## Text shown
__________
- Died: 30 July 101 BC
- Title: King
- Allegiance: Cimbri
- Conflicts: Cimbrian War †

= Boiorix =

King of the Cimbri tribe (died 101 BC)

Boiorix or Boeorix was a king of the Cimbri tribe during the Cimbrian War. He is most known for his spectacular victory against the Romans at the Battle of Arausio in 105 BC, seen as the worst Roman military defeat since the Battle of Cannae. He died at the Battle of Vercellae in 101 BC, in a last stand with his noblemen.

== Etymology ==
Boiorix's name may be Celtic, meaning "King of the Boii" (suggesting he came to prominence among the Cimbri during their march south, and was not an original inhabitant of Jutland) or perhaps "King of Strikers." It can be seen as having either Proto-Germanic or Celtic roots. It is also possible Boiorix name was Celticized as a result of his tribe living among Celtic peoples in Jutland.

== Life and Cimbrian War ==
How Boiorix became a king of the Cimbri is not known. His people, along with the Teutones, left their homelands around the Baltic Sea in the Jutland peninsula (known to the Romans as the Cimbricus Chersonesus) in Southern Scandinavia between 120-115 BC, for unclear reasons (Strabo rejected the idea of flooding). He may have led his people against the Scordisci, who the Cimbri defeated, and then marched to the Danube c. 113 BC to attack the Taurisci. The Taurisci were unable to cope with these invaders and asked Rome for help.
__________
## Input data
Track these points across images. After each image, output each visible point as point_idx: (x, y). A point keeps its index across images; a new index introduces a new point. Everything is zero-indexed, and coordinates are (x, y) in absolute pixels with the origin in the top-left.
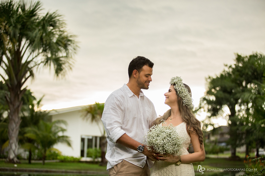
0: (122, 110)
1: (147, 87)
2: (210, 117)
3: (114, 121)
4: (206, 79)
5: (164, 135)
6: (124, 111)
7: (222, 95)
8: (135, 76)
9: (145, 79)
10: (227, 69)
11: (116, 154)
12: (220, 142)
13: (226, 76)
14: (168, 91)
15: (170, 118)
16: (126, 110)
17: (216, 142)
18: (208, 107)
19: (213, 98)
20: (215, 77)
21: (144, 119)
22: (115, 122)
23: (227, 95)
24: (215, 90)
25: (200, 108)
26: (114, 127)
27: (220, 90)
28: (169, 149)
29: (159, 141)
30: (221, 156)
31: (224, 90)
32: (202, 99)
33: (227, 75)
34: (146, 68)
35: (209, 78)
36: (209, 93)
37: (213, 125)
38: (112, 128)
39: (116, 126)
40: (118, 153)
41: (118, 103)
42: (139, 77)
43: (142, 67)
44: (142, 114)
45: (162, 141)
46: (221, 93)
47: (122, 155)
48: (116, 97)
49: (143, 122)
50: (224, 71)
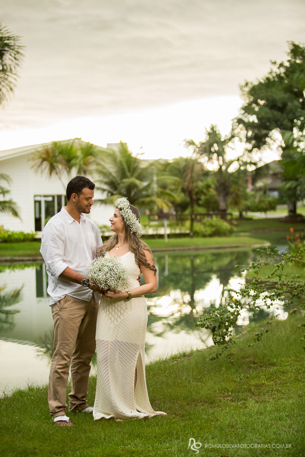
0: (63, 241)
1: (88, 211)
2: (250, 151)
3: (54, 254)
4: (241, 88)
5: (106, 269)
6: (64, 242)
7: (269, 113)
8: (74, 200)
9: (86, 203)
10: (276, 70)
11: (58, 289)
12: (272, 189)
13: (274, 81)
14: (113, 216)
15: (117, 245)
16: (67, 239)
17: (265, 190)
18: (247, 135)
19: (253, 119)
20: (256, 83)
21: (87, 246)
22: (56, 255)
23: (277, 114)
24: (258, 104)
25: (233, 136)
26: (55, 261)
27: (264, 105)
28: (112, 283)
29: (101, 276)
30: (271, 215)
31: (272, 105)
32: (236, 121)
33: (276, 79)
34: (86, 190)
35: (247, 84)
36: (248, 109)
37: (255, 164)
38: (53, 263)
39: (57, 259)
40: (60, 288)
41: (58, 233)
42: (79, 201)
43: (82, 190)
44: (84, 242)
45: (105, 276)
46: (267, 109)
47: (65, 290)
48: (54, 227)
49: (86, 250)
50: (271, 73)
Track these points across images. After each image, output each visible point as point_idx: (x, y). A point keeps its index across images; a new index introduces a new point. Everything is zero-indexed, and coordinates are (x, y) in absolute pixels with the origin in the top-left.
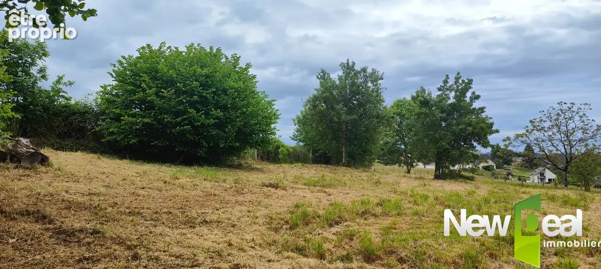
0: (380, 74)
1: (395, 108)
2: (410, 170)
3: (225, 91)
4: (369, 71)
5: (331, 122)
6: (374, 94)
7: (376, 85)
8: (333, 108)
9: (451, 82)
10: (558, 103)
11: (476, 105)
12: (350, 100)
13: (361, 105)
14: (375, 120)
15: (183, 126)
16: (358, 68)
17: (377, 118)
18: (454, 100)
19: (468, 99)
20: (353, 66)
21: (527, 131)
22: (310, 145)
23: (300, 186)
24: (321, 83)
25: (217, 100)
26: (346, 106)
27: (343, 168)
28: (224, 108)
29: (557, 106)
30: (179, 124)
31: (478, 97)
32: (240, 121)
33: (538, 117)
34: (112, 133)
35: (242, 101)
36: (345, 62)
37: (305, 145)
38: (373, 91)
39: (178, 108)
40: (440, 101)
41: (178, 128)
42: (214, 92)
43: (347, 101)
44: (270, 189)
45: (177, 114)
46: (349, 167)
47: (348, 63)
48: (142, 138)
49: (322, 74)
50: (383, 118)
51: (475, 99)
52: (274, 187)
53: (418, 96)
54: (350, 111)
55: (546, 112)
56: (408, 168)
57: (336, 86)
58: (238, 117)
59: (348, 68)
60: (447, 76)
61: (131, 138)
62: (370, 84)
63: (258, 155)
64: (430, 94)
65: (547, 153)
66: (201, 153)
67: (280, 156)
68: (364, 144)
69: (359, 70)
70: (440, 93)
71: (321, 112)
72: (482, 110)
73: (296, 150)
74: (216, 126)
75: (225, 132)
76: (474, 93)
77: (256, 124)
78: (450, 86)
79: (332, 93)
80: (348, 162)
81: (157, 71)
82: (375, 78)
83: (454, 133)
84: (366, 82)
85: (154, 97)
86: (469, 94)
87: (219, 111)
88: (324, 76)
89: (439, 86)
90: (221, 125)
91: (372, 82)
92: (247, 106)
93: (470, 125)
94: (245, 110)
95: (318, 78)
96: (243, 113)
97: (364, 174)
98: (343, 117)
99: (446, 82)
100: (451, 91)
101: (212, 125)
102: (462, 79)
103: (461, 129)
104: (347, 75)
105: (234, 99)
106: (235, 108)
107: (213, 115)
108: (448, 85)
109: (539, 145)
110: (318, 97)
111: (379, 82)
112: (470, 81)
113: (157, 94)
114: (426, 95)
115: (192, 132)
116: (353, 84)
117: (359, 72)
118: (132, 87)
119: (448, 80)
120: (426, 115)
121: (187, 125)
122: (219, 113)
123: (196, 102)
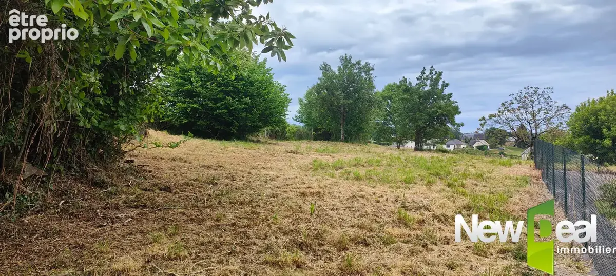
0: (371, 65)
1: (386, 92)
2: (400, 146)
3: (252, 83)
4: (363, 63)
5: (331, 105)
6: (367, 82)
7: (368, 75)
8: (333, 94)
9: (427, 73)
10: (525, 88)
11: (446, 92)
12: (347, 88)
13: (355, 91)
14: (367, 103)
15: (222, 109)
16: (353, 61)
17: (369, 102)
18: (430, 88)
19: (440, 87)
20: (350, 60)
21: (500, 112)
22: (311, 125)
23: (312, 153)
24: (323, 73)
25: (245, 90)
26: (344, 92)
27: (342, 143)
28: (251, 96)
29: (524, 91)
30: (218, 108)
31: (447, 85)
32: (263, 106)
33: (508, 99)
34: (169, 116)
35: (264, 90)
36: (344, 56)
37: (306, 125)
38: (366, 79)
39: (218, 96)
40: (419, 88)
41: (218, 111)
42: (243, 84)
43: (345, 89)
44: (292, 154)
45: (216, 101)
46: (347, 142)
47: (346, 57)
48: (190, 119)
49: (324, 66)
50: (374, 102)
51: (446, 86)
52: (294, 153)
53: (401, 85)
54: (347, 97)
55: (515, 96)
56: (398, 145)
57: (336, 76)
58: (261, 103)
59: (346, 61)
60: (424, 68)
61: (182, 119)
62: (363, 74)
63: (267, 134)
64: (410, 83)
65: (516, 130)
66: (234, 130)
67: (288, 135)
68: (358, 123)
69: (355, 63)
70: (418, 82)
71: (323, 98)
72: (450, 95)
73: (299, 130)
74: (245, 110)
75: (252, 114)
76: (444, 82)
77: (274, 108)
78: (427, 76)
79: (332, 82)
80: (346, 138)
81: (201, 68)
82: (368, 69)
83: (428, 114)
84: (360, 73)
85: (200, 89)
86: (441, 83)
87: (248, 98)
88: (325, 68)
89: (418, 77)
90: (249, 109)
91: (365, 73)
92: (268, 94)
93: (440, 108)
94: (267, 97)
95: (321, 69)
96: (265, 100)
97: (358, 147)
98: (342, 101)
99: (423, 73)
100: (427, 80)
101: (243, 109)
102: (435, 70)
103: (434, 111)
104: (345, 66)
105: (258, 89)
106: (259, 95)
107: (243, 101)
108: (425, 76)
109: (509, 124)
110: (321, 86)
111: (371, 72)
112: (441, 74)
113: (202, 86)
114: (407, 83)
115: (227, 114)
116: (350, 74)
117: (355, 65)
118: (182, 81)
119: (425, 72)
120: (407, 100)
121: (224, 109)
122: (248, 100)
123: (231, 91)
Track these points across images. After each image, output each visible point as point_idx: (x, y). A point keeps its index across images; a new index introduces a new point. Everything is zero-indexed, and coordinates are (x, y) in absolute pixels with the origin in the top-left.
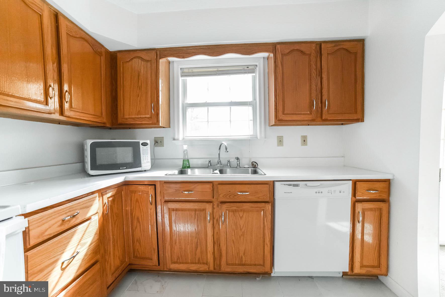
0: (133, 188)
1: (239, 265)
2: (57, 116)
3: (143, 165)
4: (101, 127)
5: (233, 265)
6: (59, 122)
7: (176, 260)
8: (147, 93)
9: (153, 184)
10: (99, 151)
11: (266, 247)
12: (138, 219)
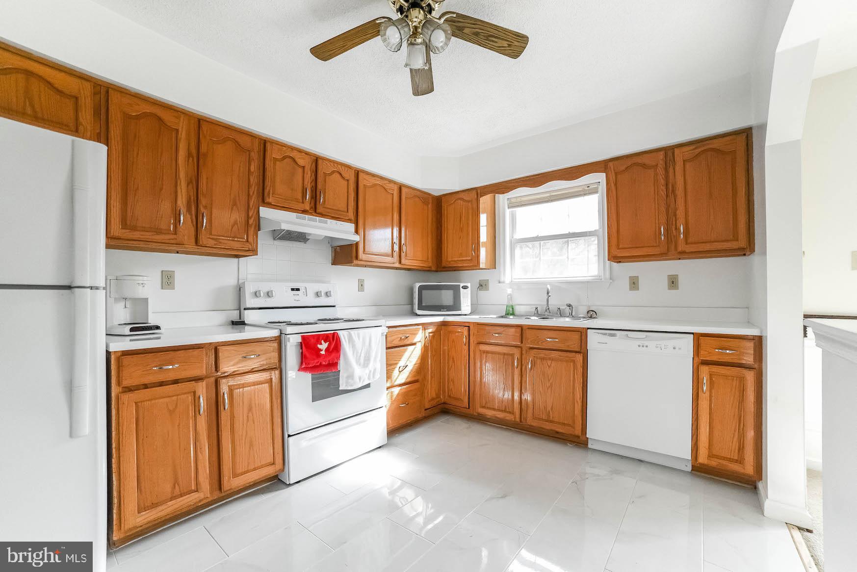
0: (451, 328)
1: (547, 421)
2: (397, 265)
3: (462, 308)
4: (429, 270)
5: (540, 419)
6: (397, 268)
7: (484, 405)
8: (468, 234)
9: (468, 326)
10: (424, 292)
11: (576, 405)
12: (453, 358)
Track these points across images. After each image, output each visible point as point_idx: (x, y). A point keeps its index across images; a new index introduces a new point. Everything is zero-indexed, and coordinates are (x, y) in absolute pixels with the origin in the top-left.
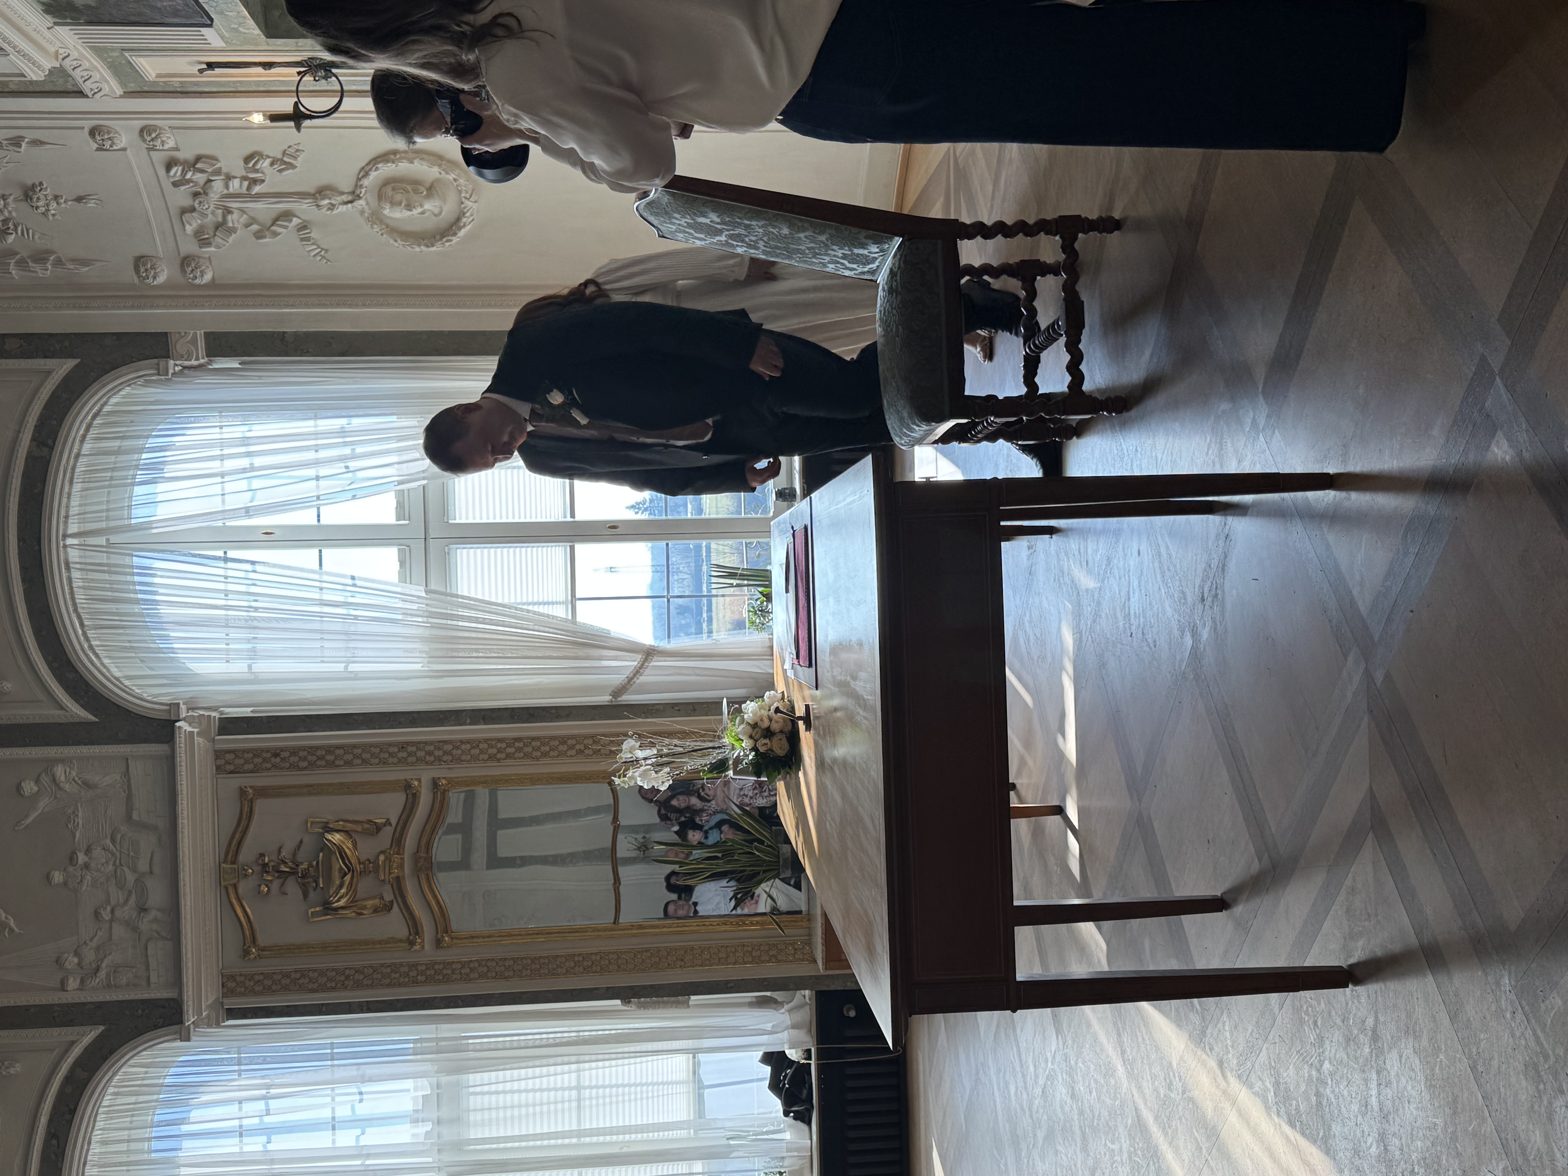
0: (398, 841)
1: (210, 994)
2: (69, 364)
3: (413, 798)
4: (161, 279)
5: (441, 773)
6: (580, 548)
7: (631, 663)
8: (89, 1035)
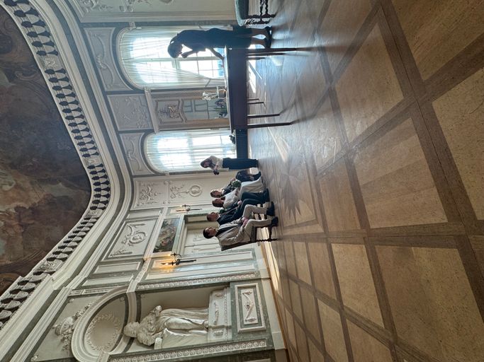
0: (178, 108)
1: (157, 129)
2: (114, 28)
3: (179, 102)
4: (125, 11)
5: (183, 98)
6: (199, 61)
7: (208, 81)
8: (143, 134)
__________
## Apply what you read
**A)** Render the stretch of the records from their start through the line containing "31: (224, 90)" as a JSON list of strings, one per line, with blank lines and the pictures omitted.
**B)** Finish out the next part of the text on Boiorix, continuing on from its final sentence.

## Solved tasks
**A)**
[
  "Track these points across images. After each image, output each visible point as point_idx: (x, y). A point keeps its index across images; a new index introduces a new point. Everything is zero-indexed, and coordinates are (x, y) in absolute pixels with the origin in the top-left.",
  "0: (122, 110)",
  "1: (147, 87)",
  "2: (210, 117)",
  "3: (114, 121)",
  "4: (206, 79)",
  "5: (164, 135)",
  "6: (124, 111)",
  "7: (222, 95)",
  "8: (135, 76)",
  "9: (145, 79)",
  "10: (227, 69)",
  "11: (116, 154)",
  "12: (220, 142)",
  "13: (226, 76)",
  "14: (168, 91)",
  "15: (170, 118)",
  "16: (126, 110)",
  "17: (216, 142)",
  "18: (208, 107)",
  "19: (213, 98)",
  "20: (215, 77)",
  "21: (144, 119)",
  "22: (115, 122)",
  "23: (227, 95)",
  "24: (215, 90)",
  "25: (200, 108)",
  "26: (114, 127)",
  "27: (220, 90)",
  "28: (169, 149)",
  "29: (159, 141)",
  "30: (221, 156)",
  "31: (224, 90)"
]

**B)**
Boiorix's first contact with the Roman armies was at the coming Battle of Noreia, the first battle of the Cimbrian War. The consul Gnaeus Papirius Carbo ordered the Cimbri under Boiorix to depart Tauriscian lands and they complied. Carbo sent guides to lead the Cimbri away, but secretly intended to ambush them so he could gain a triumph. The Cimbri became aware of Carbo's treachery and attacked the Roman army, with adverse weather preventing the army's complete annihilation. Only 6,000 of the 30,000 soldiers escaped.

The migration of the Cimbri and the Teutons. Roman victories. Cimbri and Teutons victories.

The Cimbri then marched southwest into Gaul. After warring with some of the local tribes, the Cimbri eventually went toward Roman territories once again and came into contact with the armies of the two consuls Gnaeus Mallius Maximus and Quintus Servilius Caepio near Arausio, on October the 6th, 105 BC.

Boiorix led the Cimbri as they overwhelmed Maximus' legate, Marcus Aurelius Scaurus, seizing his cavalry camp north of the two consular armies and capturing Scaurus himself. Scaurus was brought before Boiorix, but "neither did nor said anything which was unworthy of a Roman" and advised Boiorix and the Cimbri to leave Italy or they would eventually be destroyed. Scaurus was then executed by an indignant Boiorix, who the epitome of Livy calls "a savage young man."

Due to the lack of cooperation and separation of the two Roman armies on either side of the Rhône, Boiorix and the Teutones under King Teutobod were able to engage each large Roman force individually. Caepio raided the Cimbri camp and failed, and the Cimbri then destroyed his army and sacked his camp. The tribesmen then moved and cornered the army of Maximus on the river, and slaughtered them, with very few escaping. Purportedly, 80,000 Roman soldiers and 40,000 servants and camp followers were killed by Boiorix and his warriors.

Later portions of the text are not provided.